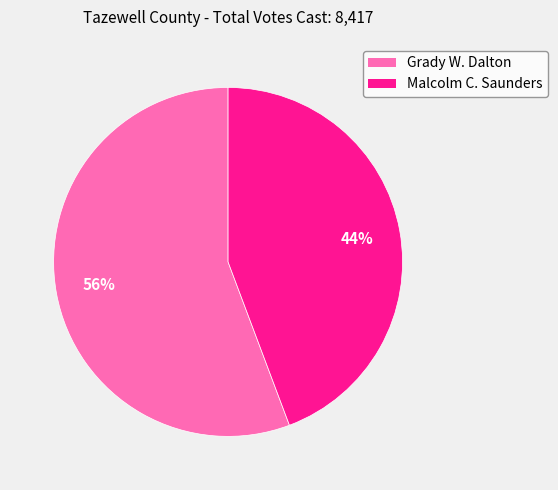

Count the number of slices in the pie.

2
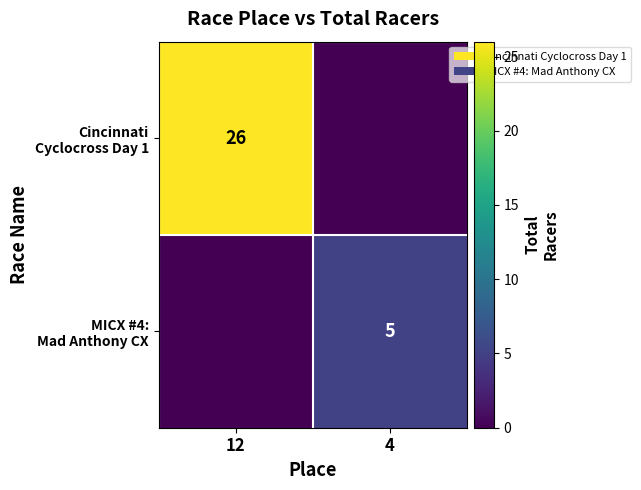

True or false: Cincinnati Cyclocross Day 1 has a value of -11 at 4.

False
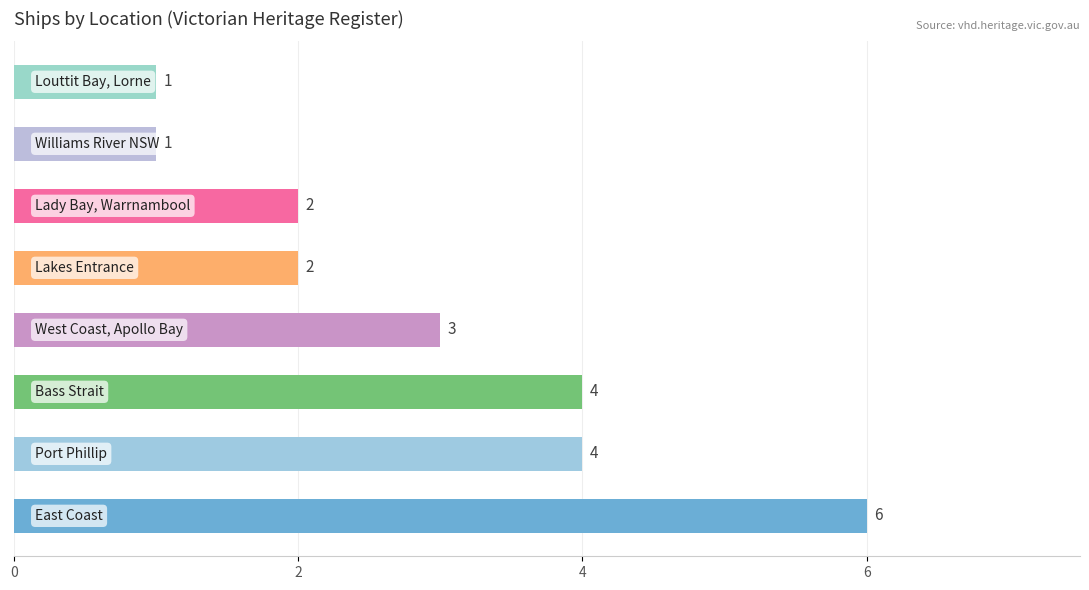

What is the average value?

3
== == ==
Please copy out every one of the records above word for word, leaving out the pictures.

[Written reply]
Count the number of slices in the pie.

2

True or false: Cincinnati Cyclocross Day 1 has a value of -11 at 4.

False

What is the average value?

3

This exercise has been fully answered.